Show Abstract | Download Original | Original Source | Check in Google Scholar | DOI: 10.26798/jiss.v4i1.2005

Abstract

This research develops an approach for clustering digital activity locations based on Twitter geospatial data with the aim of supporting business intelligence spatiotemporal . By utilizing the Twitter Geospatial Data dataset containing more than 14 million tweets geo-tagged from the United States, this study implements and compares the DBSCAN and K- Means algorithms to identify spatial and temporal patterns of Twitter user activity.

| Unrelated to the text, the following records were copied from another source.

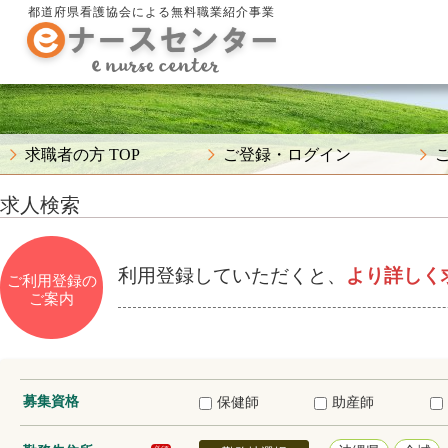
都道府県看護協会による無料職業紹介事業
求職者の方 TOP
ご登録・ログイン
求人検索
利用登録していただくと、
より詳しく
ご利用登録の
ご案内
募集資格
保健師
助産師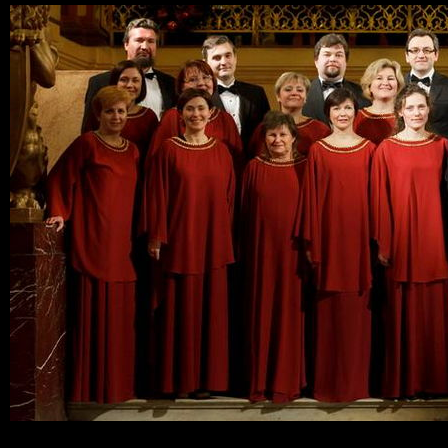
Ski
mai
con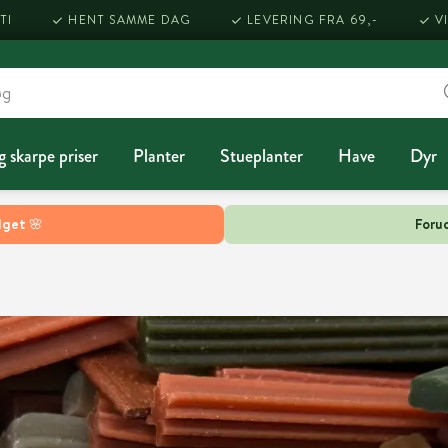
TI
HENT SAMME DAG
LEVERING FRA 69,-
V
g skarpe priser
Planter
Stueplanter
Have
Dyr
lget 🌸
Forud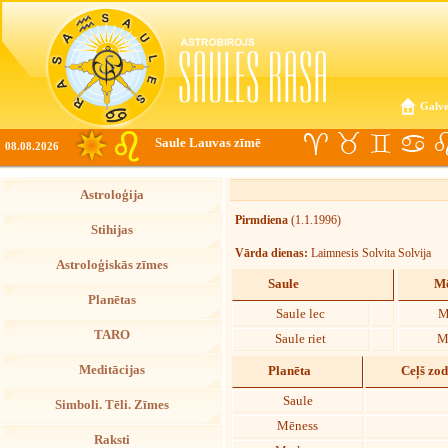
Galve
Saule Lauvas zīmē
08.08.2026
Astroloģija
Pirmdiena
(1.1.1996)
Stihijas
Vārda dienas:
Laimnesis Solvita Solvija
Astroloģiskās zīmes
Saule
Mē
Planētas
Saule lec
M
TARO
Saule riet
M
Meditācijas
Planēta
Ceļš zo
Saule
Simboli. Tēli. Zīmes
Mēness
Raksti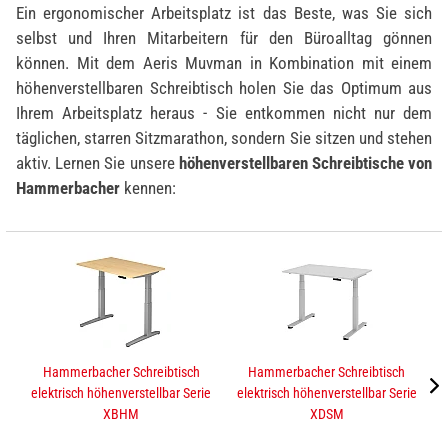
Ein ergonomischer Arbeitsplatz ist das Beste, was Sie sich
selbst und Ihren Mitarbeitern für den Büroalltag gönnen
können. Mit dem Aeris Muvman in Kombination mit einem
höhenverstellbaren Schreibtisch holen Sie das Optimum aus
Ihrem Arbeitsplatz heraus - Sie entkommen nicht nur dem
täglichen, starren Sitzmarathon, sondern Sie sitzen und stehen
aktiv.
Lernen Sie unsere
höhenverstellbaren Schreibtische von
Hammerbacher
kennen:
Hammerbacher Schreibtisch
Hammerbacher Schreibtisch
elektrisch höhenverstellbar Serie
elektrisch höhenverstellbar Serie
e
XBHM
XDSM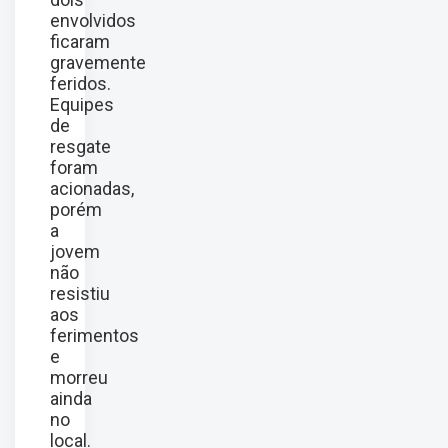
envolvidos
ficaram
gravemente
feridos.
Equipes
de
resgate
foram
acionadas,
porém
a
jovem
não
resistiu
aos
ferimentos
e
morreu
ainda
no
local.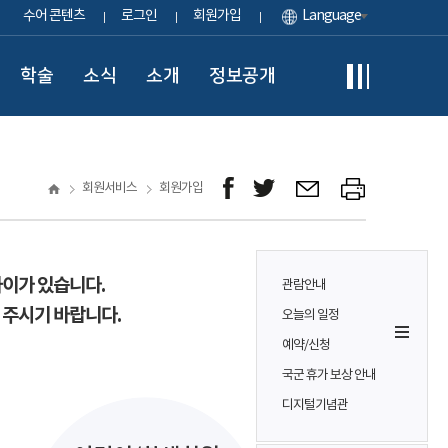
수어 콘텐츠
로그인
회원가입
Language
학술
소식
소개
정보공개
회원서비스
회원가입
차이가 있습니다.
관람안내
 주시기 바랍니다.
오늘의 일정
예약/신청
국군 휴가 보상 안내
디지털기념관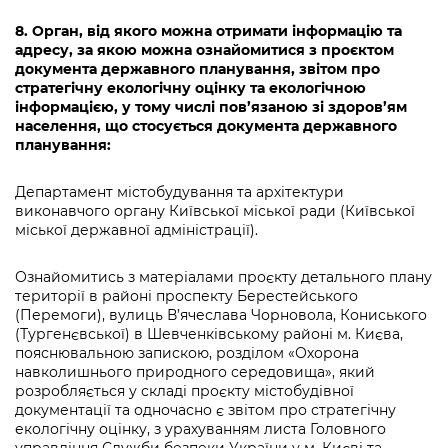
8. Орган, від якого можна отримати інформацію та
адресу, за якою можна ознайомитися з проєктом
документа державного планування, звітом про
стратегічну екологічну оцінку та екологічною
інформацією, у тому числі пов’язаною зі здоров’ям
населення, що стосується документа державного
планування:
Департамент містобудування та архітектури
виконавчого органу Київської міської ради (Київської
міської державної адміністрації).
Ознайомитись з матеріалами проєкту детального плану
території в районі проспекту Берестейського
(Перемоги), вулиць В’ячеслава Чорновола, Кониського
(Тургенєвської) в Шевченківському районі м. Києва,
пояснювальною запискою, розділом «Охорона
навколишнього природного середовища», який
розробляється у складі проєкту містобудівної
документації та одночасно є звітом про стратегічну
екологічну оцінку, з урахуванням листа Головного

The research process begins with the data pre -processing stage using the Knowledge Discovery Database (KDD), followed by the implementation of the clustering algorithm , and ending with the integration of the results into the dashboard.business intelligence using Power BI . The results show that DBSCAN is able to detect irregular clusters that follow geographic patterns and population density, while K- Means produces a division of the region into three main clusters (West Coast, Central Region, and East Coast) with different temporal activity patterns. Integration of clustering results into a BI dashboard produces actionable business insights , such as identification of digital activity hotspots , optimal time for content delivery, geographic segmentation for marketing strategies, and temporal activity patterns for campaign scheduling. This research contributes to the development of an integrated spatiotemporal analysis pipeline to support data-driven decision making.